Just logged in and haven't had time to read everything in detail. Mishap I have struggled with anxiety, depression and intrusive, horrible thoughts for decades, on and off. Until very recently I couldn't see any hope that I could ever feel any better. I had tried CBT, a year's psychotherapy, medication of different kinds, and even a dreadful 9 months' outpatient intensive Mentalisation-Based therapy at my local psychiatric hospital, which made me feel worse. I have tried Mindfulness and mindfulness meditation, which helped a little but i've 'fallen off' that particular wagon at the moment.
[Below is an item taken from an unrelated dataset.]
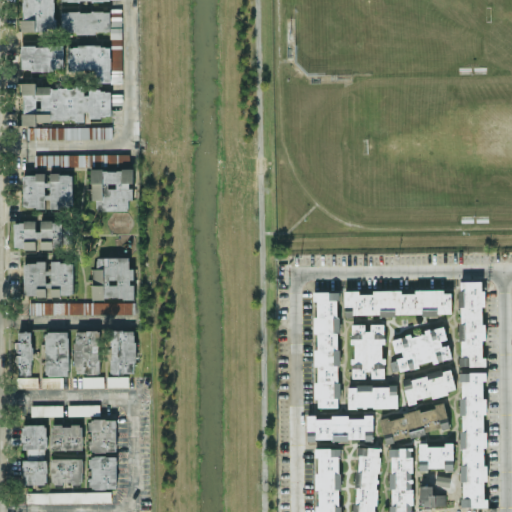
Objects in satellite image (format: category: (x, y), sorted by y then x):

I know what it feels like to be in that dark hole, deeply envious of others' happiness, believing oneself to be a failure at life, walking through treacle and unable to enjoy any of the good things around me.
I see a psychiatrist regularly and he offered me a different drug for anxiety, which seemed to help even at the lowest dose. It took a couple of weeks to get used to side-effects but it was worth it not to wake up feeling anxious and sick every day. I stopped taking an antidepressant which wasn't helping but making me put on more weight, and was offered another, which is also helping - against all the odds. For the first time in years, I have some energy. I wake up feeling.....normal. I enjoy little things again. I'm not deliriously happy and still get my mood swings and have thoughts I am ashamed of having about other people. But they don't dominate as much. They don't obsess me. I don't cry all the time any more. There is plenty of room for improvement still, but I never thought I'd ever feel like this again.
So I would say to you - yes, there IS light there, Mishap, even when it looks darkest. The blue sky is still there, even if the stormclouds obscure it now. Keep going; there is always hope. You can and you will feel better than you do now.
I don't know whether you are seeing a psychiatrist but if not I would strongly recommend asking your GP for a referral on the grounds that your depression is tenacious and needs a more definite diagnosis and treatment plan. CBT might well help, but I would still insist on a referral because it will take some time and waiting is always agnonising when you are suffering like this.